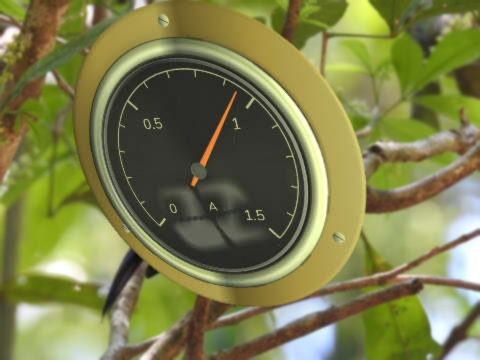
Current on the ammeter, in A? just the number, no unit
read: 0.95
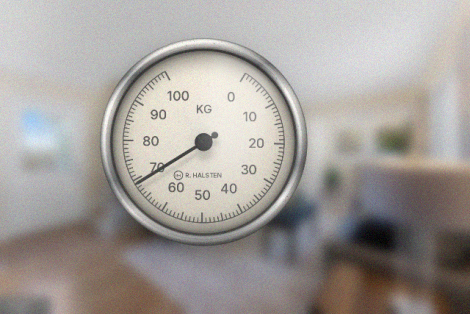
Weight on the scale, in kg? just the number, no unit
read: 69
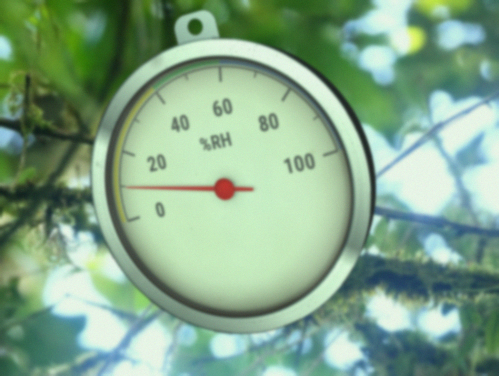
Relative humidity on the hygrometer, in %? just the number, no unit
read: 10
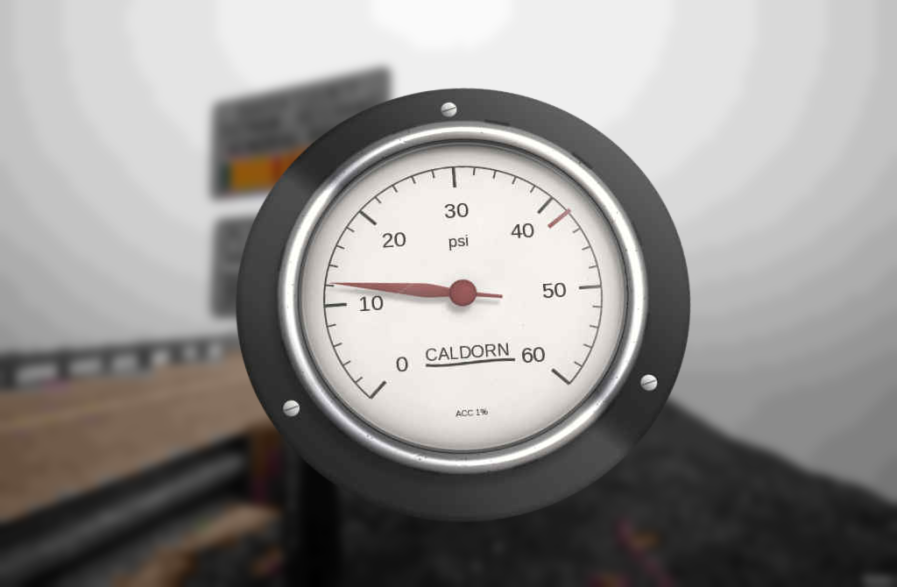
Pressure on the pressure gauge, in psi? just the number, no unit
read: 12
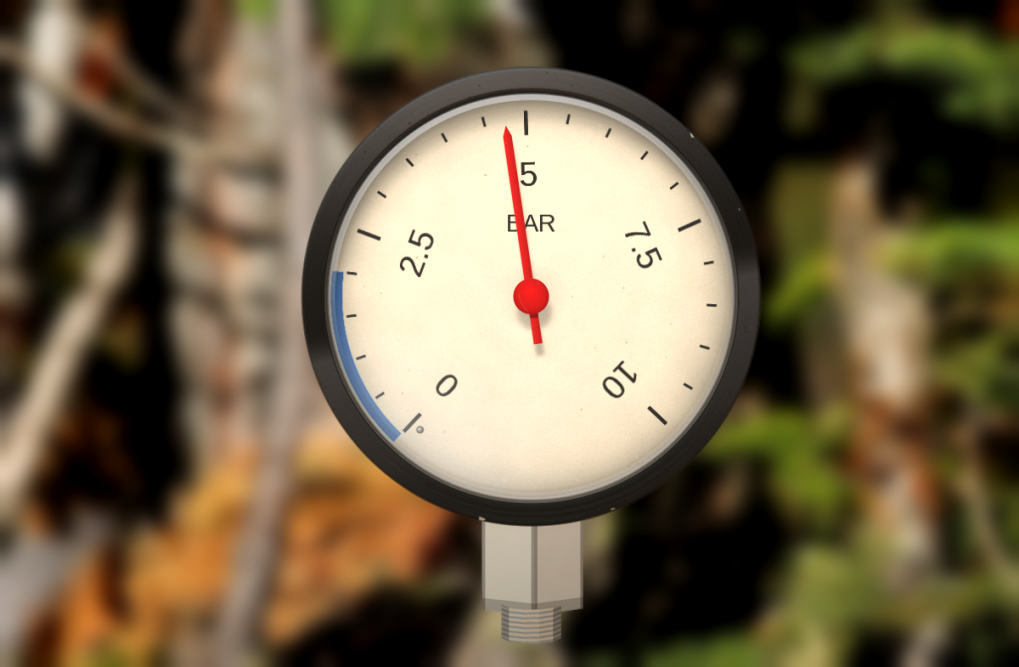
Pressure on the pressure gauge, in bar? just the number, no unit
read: 4.75
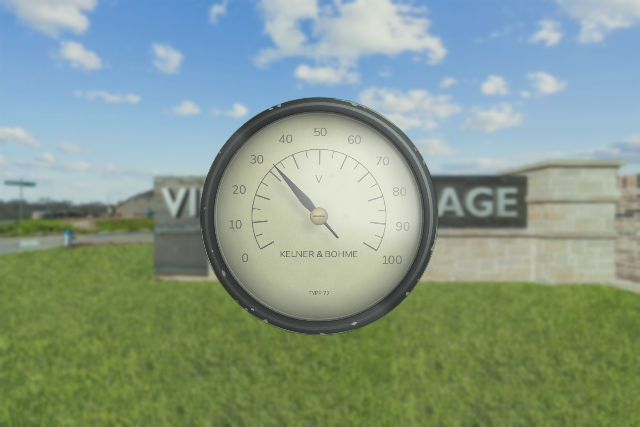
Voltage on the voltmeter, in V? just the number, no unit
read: 32.5
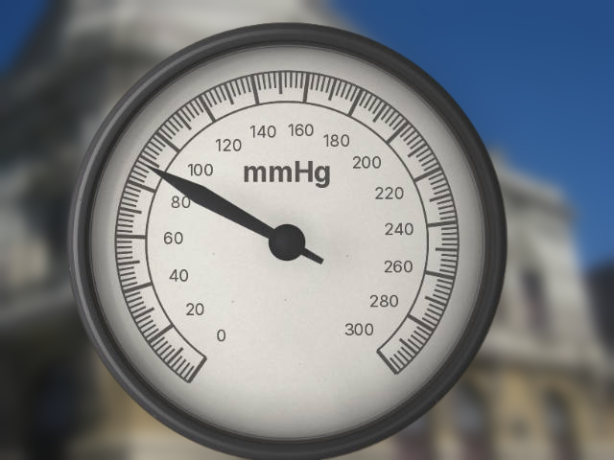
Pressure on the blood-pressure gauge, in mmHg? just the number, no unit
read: 88
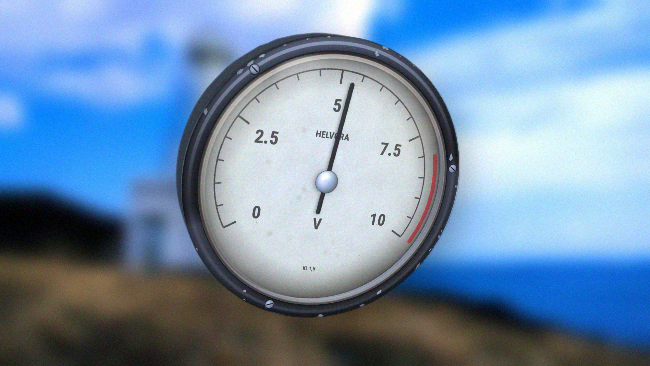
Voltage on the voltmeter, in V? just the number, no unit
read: 5.25
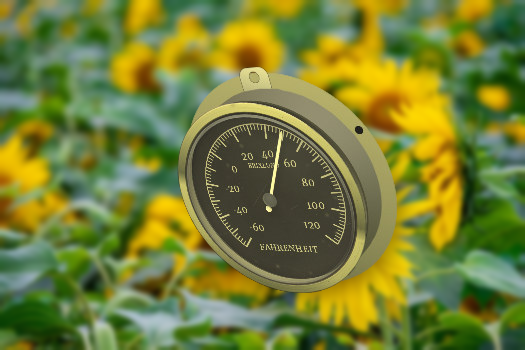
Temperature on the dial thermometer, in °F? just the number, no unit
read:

+--

**What you need to do:** Return every line above verbatim, omitting the pictures.

**Output below:**
Current on the ammeter, in A? just the number, no unit
read: 0.95
Weight on the scale, in kg? just the number, no unit
read: 69
Relative humidity on the hygrometer, in %? just the number, no unit
read: 10
Pressure on the pressure gauge, in psi? just the number, no unit
read: 12
Pressure on the pressure gauge, in bar? just the number, no unit
read: 4.75
Voltage on the voltmeter, in V? just the number, no unit
read: 32.5
Pressure on the blood-pressure gauge, in mmHg? just the number, no unit
read: 88
Voltage on the voltmeter, in V? just the number, no unit
read: 5.25
Temperature on the dial thermometer, in °F? just the number, no unit
read:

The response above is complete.